Sunday 28 July 2013

I walked around anxiously trying to figure out what I could do. then as quick as lightning it came to me. I knelt down next to the body and went through its pockets. I took the woman's cash, pocket knife and phone. I opened a compartment of the pocket knife and dug into the lock to see if I could pick it. I tried digging the sharp tool into thee lock in different angles but it was useless. I stared at the pocket knife in disbelief. I was certain that this would do the trick, I felt betrayed and angry. I grabbed the pocket knife and threw it across the room. I was so angry but once I threw the knife I knew that this action was a mistake, and I would maybe need that later on.

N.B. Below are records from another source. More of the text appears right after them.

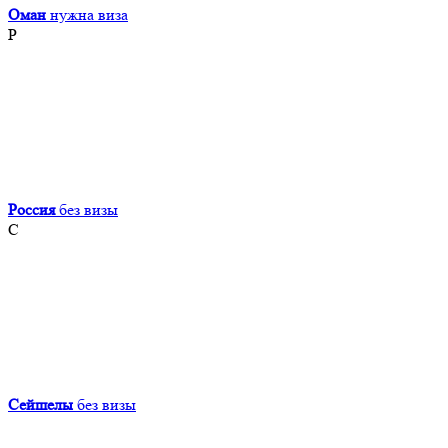
Оман
нужна виза
Р
Россия
без визы
С
Сейшелы
без визы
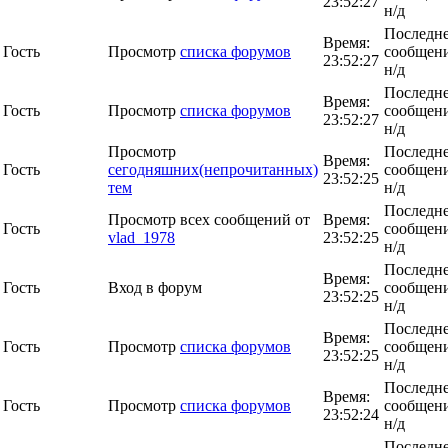
23:52:27
н/д
Последн
Время:
Гость
Просмотр
списка форумов
сообщени
23:52:27
н/д
Последн
Время:
Гость
Просмотр
списка форумов
сообщени
23:52:27
н/д
Просмотр
Последн
Время:
Гость
сегодняшних(непрочитанных)
сообщени
23:52:25
тем
н/д
Последн
Просмотр всех сообщений от
Время:
Гость
сообщени
vlad_1978
23:52:25
н/д
Последн
Время:
Гость
Вход в форум
сообщени
23:52:25
н/д
Последн
Время:
Гость
Просмотр
списка форумов
сообщени
23:52:25
н/д
Последн
Время:
Гость
Просмотр
списка форумов
сообщени
23:52:24
н/д
Последн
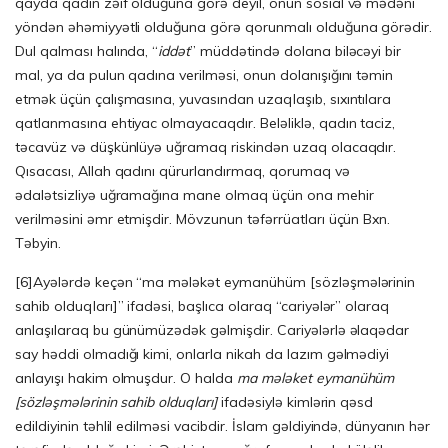
qayda qadın zəif olduğuna görə deyil, onun sosial və mədəni
yöndən əhəmiyyətli olduğuna görə qorunmalı olduğuna görədir.
Dul qalması halında, “
iddət
” müddətində dolana biləcəyi bir
mal, ya da pulun qadına verilməsi, onun dolanışığını təmin
etmək üçün çalışmasına, yuvasından uzaqlaşıb, sıxıntılara
qatlanmasına ehtiyac olmayacaqdır. Beləliklə, qadın taciz,
təcavüz və düşkünlüyə uğramaq riskindən uzaq olacaqdır.
Qısacası, Allah qadını qürurlandırmaq, qorumaq və
ədalətsizliyə uğramağına mane olmaq üçün ona mehir
verilməsini əmr etmişdir. Mövzunun təfərrüatları üçün Bxn.
Təbyin.
[6]
Ayələrdə keçən “ma mələkət eymanühüm [sözləşmələrinin
sahib olduqları]” ifadəsi, başlıca olaraq “cariyələr” olaraq
anlaşılaraq bu günümüzədək gəlmişdir. Cariyələrlə əlaqədar
say həddi olmadığı kimi, onlarla nikah da lazım gəlmədiyi
anlayışı hakim olmuşdur. O halda
ma mələket eymanühüm
[sözləşmələrinin sahib olduqları]
ifadəsiylə kimlərin qəsd
edildiyinin təhlil edilməsi vacibdir. İslam gəldiyində, dünyanın hər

I leaped towards where I thought the knife would be but I lost my balance and tripped over the body. the body rolled the other way. something fell out of its pocket. I reached for the item and found a key. the key was old and rusty, with bits of metal flickering off the side. I stood up and walked over to the door, clutching the key as if it was my last chance. I put the key into the key hole and twisted. the door clicked and opened the tiniest bit. this was enough for me to see that I wasn't trapped anymore...

Saturday 27 July 2013

My hands went sweaty and it felt like all my insides were jigging about inside me, my heart was racing and my mind wouldn't consider the option to stop thinking about this. I started gasping for air as I was beginning to throw up. I hadn't eaten for ages before the snack and now I managed to throw that little portion of the cereal bar up. great. there was no food left inside me so I was just puking out my stomach acid which burnt my throat so badly. I began to cry. then just as I started crying the van came to a slow and steady halt. were some people coming to check what was going on or were we just at some traffic lights? I hid behind the body but nobody came. I waited for what seemed like half an hour but there was no way of telling. I got up and pushed the handle on  the back door of the van. it was firmly locked. I had one more option. This was my only chance of escaping; if I don't try now I will never have another chance of getting out of here. besides, if I stayed here who knows where they could take me? I walked to the back of the van, as far away from the doors as I possibly could go and ran against the door. I fell back. these people locked the door alright. what was I possibly thinking? these people were no idiots.